The second “big picture” question goes to the government’s credibility. If the government doesn’t have to pay the insurers despite the law’s “shall pay” directive, can it be counted on to live up to its promises in the future?
The high court would establish a dangerous precedent if it accepts the government’s argument, the insurers said. Namely, that no matter how clear the government’s promise, it doesn’t have to keep its word.
The government has a “fair argument” that executive agencies are limited by the funds Congress appropriates for them, Kolber said. Government contractors need to understand Congress could take away money allocated to pay them. That creates a “serious problem,” he said.
But that’s where the Judgment Fund comes in, Kolber said. Congress specifically created this fund to satisfy judgments against it, and the insurers are asking to be paid out of it, he said.

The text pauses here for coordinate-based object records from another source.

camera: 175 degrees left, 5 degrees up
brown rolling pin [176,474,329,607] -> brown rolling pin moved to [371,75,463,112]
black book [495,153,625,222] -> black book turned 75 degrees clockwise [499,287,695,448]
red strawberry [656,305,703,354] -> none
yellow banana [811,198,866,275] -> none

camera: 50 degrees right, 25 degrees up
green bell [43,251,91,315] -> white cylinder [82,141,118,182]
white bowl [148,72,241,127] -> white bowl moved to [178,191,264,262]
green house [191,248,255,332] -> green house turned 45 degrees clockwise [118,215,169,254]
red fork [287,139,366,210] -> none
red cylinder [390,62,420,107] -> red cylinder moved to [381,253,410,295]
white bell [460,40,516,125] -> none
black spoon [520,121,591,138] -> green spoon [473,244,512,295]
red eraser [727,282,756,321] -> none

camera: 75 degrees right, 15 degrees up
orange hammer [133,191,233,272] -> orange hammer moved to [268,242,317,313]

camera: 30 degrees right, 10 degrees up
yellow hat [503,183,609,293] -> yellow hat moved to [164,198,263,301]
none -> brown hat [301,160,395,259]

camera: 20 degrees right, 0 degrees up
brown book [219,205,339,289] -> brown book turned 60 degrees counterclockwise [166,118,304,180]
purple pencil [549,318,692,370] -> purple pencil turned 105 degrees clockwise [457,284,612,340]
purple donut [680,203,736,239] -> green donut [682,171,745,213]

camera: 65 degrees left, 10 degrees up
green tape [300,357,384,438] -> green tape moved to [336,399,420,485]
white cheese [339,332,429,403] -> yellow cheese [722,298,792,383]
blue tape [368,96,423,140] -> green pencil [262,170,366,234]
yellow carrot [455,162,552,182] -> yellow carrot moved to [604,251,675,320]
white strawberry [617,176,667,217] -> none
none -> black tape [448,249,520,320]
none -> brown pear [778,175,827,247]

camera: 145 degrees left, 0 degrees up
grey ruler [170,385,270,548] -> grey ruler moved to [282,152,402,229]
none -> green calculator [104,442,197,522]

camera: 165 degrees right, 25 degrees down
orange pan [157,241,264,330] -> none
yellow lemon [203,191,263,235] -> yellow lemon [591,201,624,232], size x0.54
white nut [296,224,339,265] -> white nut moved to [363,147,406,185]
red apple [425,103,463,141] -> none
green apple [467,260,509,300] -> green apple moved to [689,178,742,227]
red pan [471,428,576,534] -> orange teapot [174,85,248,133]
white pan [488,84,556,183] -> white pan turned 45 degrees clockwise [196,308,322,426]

Previously, Congress would have had to appropriate funds to pay any party that won a lawsuit against it.
The government also argued Congress never appropriated money for the risk corridor program. Lawmakers always intended the program to pay for itself, it said.
When the payments-in proved deficient, the government had no further payment obligation, it said. The justices may ask the government court to expand on whether it’s always true that the government doesn’t have to pay if the source of funds Congress identified runs dry, Kolber said.
Paul D. Clement of Kirkland & Ellis LLP, Washington, will argue for the insurers. Deputy U.S. Solicitor General Edwin S. Kneedler will argue for the government.
The case is Maine Cmty. Health Options v. United States, U.S., No. 18-1023, argument scheduled 12/10/19.